RECHERCHE-DEVELOPPEMENT
EN ELEVAGE, MISER PLUS SUR L'INTERDISCIPLINARITE
Djamel
BELAID 1er Nov 2015
Le
manque d'autonomie fourragère met en difficulté l'élevage bovin
laitier local et plus particulièrement les étables en hors-sol.
Pour produire plus de fourrages des solutions techniques et
économiques existent. Cependant, les différents services agricoles
et universitaires concernés travaillent chacun de façon isolée.
Pour résoudre la pénurie de fourrages, des efforts coordonnés
devraient être fournis. Six axes nous semblent prioritaires.
1-MIEUX
UTILISER LA JACHERE PATUREE GRACE AU SEMIS DIRECT
En
Algérie, une partie des 7 000 000 d'hectares des zones semi-arides
sont consacrés à la jachère pâturée. Les moutons broutent la
végétation naturelle qui pousse sur le sol. Il s'agit d'un système
de cueillette. C'est là une façon de faire identique à celle de
l'époque de l'Emir Abdelkader. La population locale ne comptait
alors que quelque millions de personnes. Or, il s'agit actuellement
de nourrir 38 000 000 d'habitants1.
L'idéal serait donc que les animaux broutent non pas une végétation
naturelle clairsemée et parfois peu appétente mais des fourrages
sélectionnés pour leur aptitude à pousser dans un milieu
semi-aride et à la valeur alimentaire élevée.
On
peut se demander pourquoi les terres en jachère ne sont pas semées
de ces fourrages plus productifs ? A cela trois explications :
- les éleveurs ne sont pas forcément les propriétaires des pâtures,
- les propriétaires n'ont pas les moyens de traction afin de travailler et de semer en automne leurs parcelles de blé au rendement aléatoire et celles en jachère. Ils ne connaissent pas l'usage du semis direct.

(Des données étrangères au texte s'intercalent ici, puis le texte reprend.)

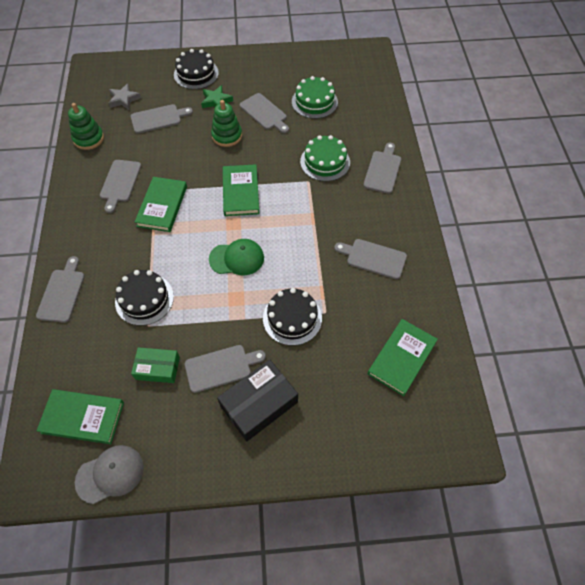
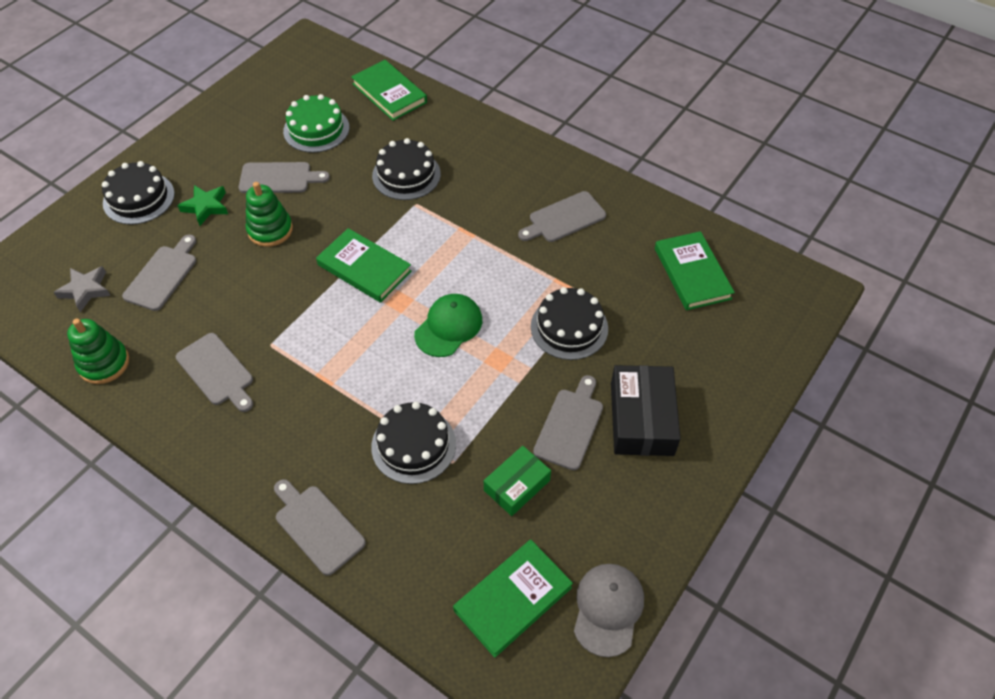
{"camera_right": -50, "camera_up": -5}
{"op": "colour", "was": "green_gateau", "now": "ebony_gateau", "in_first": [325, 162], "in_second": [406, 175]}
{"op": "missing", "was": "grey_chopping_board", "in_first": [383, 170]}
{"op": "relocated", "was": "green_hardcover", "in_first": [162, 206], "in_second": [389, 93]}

- Les semences de graminées fourragères sont peu connues et nécessitent pour germer un lit de semences impeccable (remarquons que les crucifères fourragères possèdent une meilleure faculté d'implantation, même en sol grossiérement préparé).
Mesure
pratique à prendre : Adopter un mécanisme simple et peu
onéreux de « sursemis2 »
des jachères pâturées. Pour cela, il s'agit d'importer puis de
construire localement des semoirs fourragers pour semis direct de
type « GrassFarmer » de la marque Aitchison. Une autre
solution est de proposer des sursemis à la volée3
en utilisant des appareils simples de préparation du sol, telle des
herses.
Grass Farmer 1414 - YouTube
https://www.youtube.com/watch?v=plIp8DTJFKM
25 févr. 2010 - Ajouté par simclarke
2-INTRODUIRE
DE NOUVELLES VARIETES FOURRAGERES
L'analyse
des fourrages et des modes de récolte des fourrages montrent un
manque criant de diversité. En matière de fourrages, les espèces
les plus utilisées concernent principalement la vesce, l'avoine4,
la luzerne, le bersim et le sorgho. Le marché des semences
fourragères est tendu du fait de l'absence d'un réseau solide de
multiplicateurs. C'est le cas en particulier des semences d'avoine.
Des
espèces telles les graminées fourragères ou les crucifères sont
pratiquement absentes des calendriers fouragers. Or, il s'agit
pourtant d'espèces dont la production de semences est la plus aisée
à mettre en œuvre. En effet, ces espèces possèdent un port dressé
contrairement au port rampant de certaines légumineuses5.
Mesure
pratique à prendre : Importer des semences de crucifères
et développer la production locale de ce type de semences (dont le
colza fourrager) et de graminées fourragères.
Les
formes de récolte des fourrages concerne essentiellement le foin.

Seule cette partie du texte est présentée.